ミドさんのブログ

日頃思いつくことを書いてます

人足(にんそく)

義務人足

 人足(にんそく)という言葉自体なかなか聞き慣れない。私たちには年に4回「人足」作業を義務としてやっているので聞き慣れた言葉である。農地を抱えた地主は、稲を作っていようといまいと地域内にある農地の水路横の雑草を刈り取る作業を”義務”としてやる作業がある。親の代からずっと受け継いできた一種の行事である。

義務人足(この日は草刈り機で、道路脇の雑草刈り)

 朝8時に集合。3、40人程度集まる。地域毎に10班くらいに分かれて地域内田んぼの横の雑草刈りを行なう。田んぼの横とは言うが、正確には田んぼに水を供給する掘り(用水堀という)の道路側の雑草を刈り取る作業である。

 

昔の勤労奉仕

 この作業は一種の勤労奉仕作業。”人足” も ”勤労奉仕” も我々の子ども時代にはよく使われた言葉だったが、現在では一般には余り使われていない。携帯で意味を調べようとしても「人足」の字が出てこない場合すらある。

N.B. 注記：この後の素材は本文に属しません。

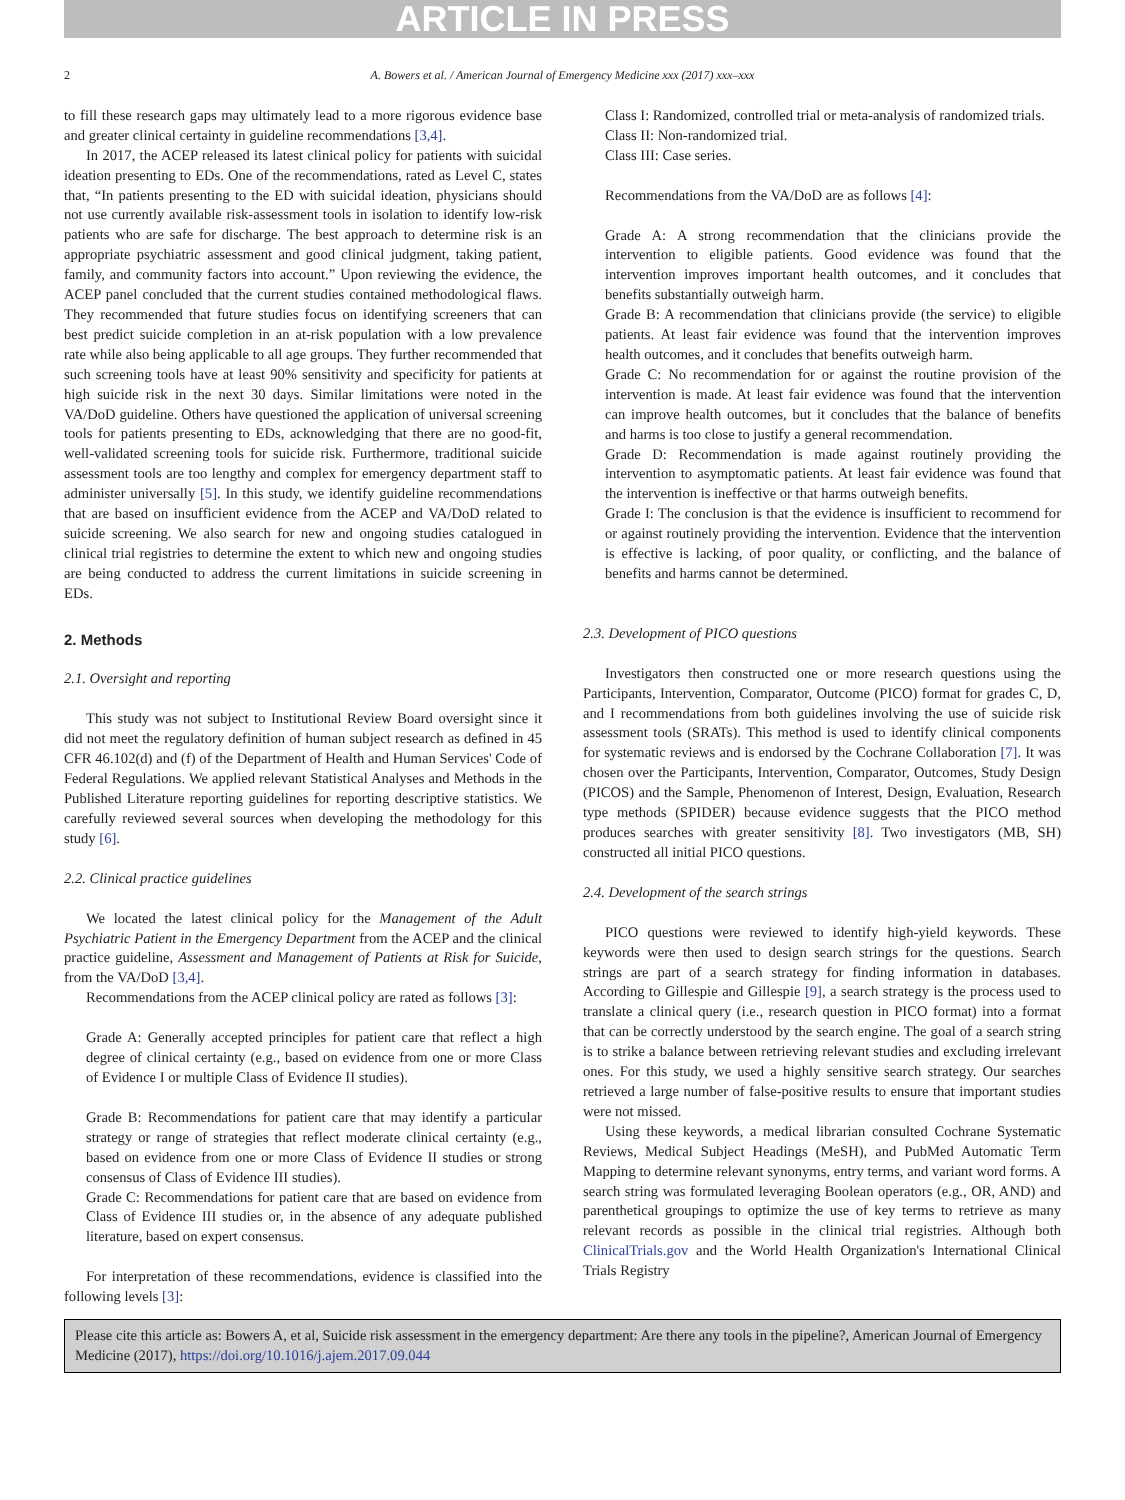ARTICLE IN PRESS
2 A. Bowers et al. / American Journal of Emergency Medicine xxx (2017) xxx–xxx
to fill these research gaps may ultimately lead to a more rigorous evidence base and greater clinical certainty in guideline recommendations [3,4].
In 2017, the ACEP released its latest clinical policy for patients with suicidal ideation presenting to EDs. One of the recommendations, rated as Level C, states that, “In patients presenting to the ED with suicidal ideation, physicians should not use currently available risk-assessment tools in isolation to identify low-risk patients who are safe for discharge. The best approach to determine risk is an appropriate psychiatric assessment and good clinical judgment, taking patient, family, and community factors into account.” Upon reviewing the evidence, the ACEP panel concluded that the current studies contained methodological flaws. They recommended that future studies focus on identifying screeners that can best predict suicide completion in an at-risk population with a low prevalence rate while also being applicable to all age groups. They further recommended that such screening tools have at least 90% sensitivity and specificity for patients at high suicide risk in the next 30 days. Similar limitations were noted in the VA/DoD guideline. Others have questioned the application of universal screening tools for patients presenting to EDs, acknowledging that there are no good-fit, well-validated screening tools for suicide risk. Furthermore, traditional suicide assessment tools are too lengthy and complex for emergency department staff to administer universally [5]. In this study, we identify guideline recommendations that are based on insufficient evidence from the ACEP and VA/DoD related to suicide screening. We also search for new and ongoing studies catalogued in clinical trial registries to determine the extent to which new and ongoing studies are being conducted to address the current limitations in suicide screening in EDs.
2. Methods
2.1. Oversight and reporting
This study was not subject to Institutional Review Board oversight since it did not meet the regulatory definition of human subject research as defined in 45 CFR 46.102(d) and (f) of the Department of Health and Human Services' Code of Federal Regulations. We applied relevant Statistical Analyses and Methods in the Published Literature reporting guidelines for reporting descriptive statistics. We carefully reviewed several sources when developing the methodology for this study [6].
2.2. Clinical practice guidelines
We located the latest clinical policy for the Management of the Adult Psychiatric Patient in the Emergency Department from the ACEP and the clinical practice guideline, Assessment and Management of Patients at Risk for Suicide, from the VA/DoD [3,4].
Recommendations from the ACEP clinical policy are rated as follows [3]:
Grade A: Generally accepted principles for patient care that reflect a high degree of clinical certainty (e.g., based on evidence from one or more Class of Evidence I or multiple Class of Evidence II studies).
Grade B: Recommendations for patient care that may identify a particular strategy or range of strategies that reflect moderate clinical certainty (e.g., based on evidence from one or more Class of Evidence II studies or strong consensus of Class of Evidence III studies).
Grade C: Recommendations for patient care that are based on evidence from Class of Evidence III studies or, in the absence of any adequate published literature, based on expert consensus.
For interpretation of these recommendations, evidence is classified into the following levels [3]:
Class I: Randomized, controlled trial or meta-analysis of randomized trials.
Class II: Non-randomized trial.
Class III: Case series.
Recommendations from the VA/DoD are as follows [4]:
Grade A: A strong recommendation that the clinicians provide the intervention to eligible patients. Good evidence was found that the intervention improves important health outcomes, and it concludes that benefits substantially outweigh harm.
Grade B: A recommendation that clinicians provide (the service) to eligible patients. At least fair evidence was found that the intervention improves health outcomes, and it concludes that benefits outweigh harm.
Grade C: No recommendation for or against the routine provision of the intervention is made. At least fair evidence was found that the intervention can improve health outcomes, but it concludes that the balance of benefits and harms is too close to justify a general recommendation.
Grade D: Recommendation is made against routinely providing the intervention to asymptomatic patients. At least fair evidence was found that the intervention is ineffective or that harms outweigh benefits.
Grade I: The conclusion is that the evidence is insufficient to recommend for or against routinely providing the intervention. Evidence that the intervention is effective is lacking, of poor quality, or conflicting, and the balance of benefits and harms cannot be determined.
2.3. Development of PICO questions
Investigators then constructed one or more research questions using the Participants, Intervention, Comparator, Outcome (PICO) format for grades C, D, and I recommendations from both guidelines involving the use of suicide risk assessment tools (SRATs). This method is used to identify clinical components for systematic reviews and is endorsed by the Cochrane Collaboration [7]. It was chosen over the Participants, Intervention, Comparator, Outcomes, Study Design (PICOS) and the Sample, Phenomenon of Interest, Design, Evaluation, Research type methods (SPIDER) because evidence suggests that the PICO method produces searches with greater sensitivity [8]. Two investigators (MB, SH) constructed all initial PICO questions.
2.4. Development of the search strings
PICO questions were reviewed to identify high-yield keywords. These keywords were then used to design search strings for the questions. Search strings are part of a search strategy for finding information in databases. According to Gillespie and Gillespie [9], a search strategy is the process used to translate a clinical query (i.e., research question in PICO format) into a format that can be correctly understood by the search engine. The goal of a search string is to strike a balance between retrieving relevant studies and excluding irrelevant ones. For this study, we used a highly sensitive search strategy. Our searches retrieved a large number of false-positive results to ensure that important studies were not missed.
Using these keywords, a medical librarian consulted Cochrane Systematic Reviews, Medical Subject Headings (MeSH), and PubMed Automatic Term Mapping to determine relevant synonyms, entry terms, and variant word forms. A search string was formulated leveraging Boolean operators (e.g., OR, AND) and parenthetical groupings to optimize the use of key terms to retrieve as many relevant records as possible in the clinical trial registries. Although both ClinicalTrials.gov and the World Health Organization's International Clinical Trials Registry
Please cite this article as: Bowers A, et al, Suicide risk assessment in the emergency department: Are there any tools in the pipeline?, American Journal of Emergency Medicine (2017), https://doi.org/10.1016/j.ajem.2017.09.044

 「勤労奉仕」も同様だろう。ボランテアは自由意志で参加する無償労働だが、勤労奉仕は時として強制される場合がある。今回の人足も一種の強制であり、参加しないと「欠務費」と称して一日当たりいくらという罰金が払わされる。

 

勤労奉仕の意味

 つまり、そうでもしなければ参加しようとする人が少なくなったということでもある。「勤労奉仕」を辞書で調べてみた。出所は分らないらしい。私の解釈では「勤労」は、働いて報酬を貰うという意味だが、言葉のニュアンスとして「真面目に働く」という意味合いが、そして一方「奉仕」は「奉」の字があるように「神に仕える」という無償の意味合いを持つ。

 

昔の勤労奉仕の意味

 太平洋戦争の頃、「お国のために」という国に奉仕するという考え方の名残があるのではと思われる。本来、県道であれば県が、市道であれば市が、私道であれば所有者が整理・清掃するのが当たり前だが、昔は、人手不足から国民が奉仕作業に駆り出された名残であろう。国土は神様から与えられた土地。だからその土地を預かっていることに感謝し、奉仕するという意味合いなのだろう。

 

時代遅れの勤労奉仕だが・・・

 この行事は日曜日に行なわれるが、「欠務費」を払うより働いた方が収入になると最初から参加しない地主も出てきている。つまり「奉仕」という考え方が時代遅れになっていると言うことでもある。

 でも、こうした奉仕のお陰で、両側が綺麗に刈られたたんぼ道を車で走ったり、散歩道として利用できたりするのだ。本来管理者がすべき事だろうが、何でも自治体に任せれば、その分地方税に跳ね返って、家計を圧迫する。

 年4回の奉仕で、たんぼ道が綺麗に管理されるのであれば、こういう奉仕もたまには悪くはない。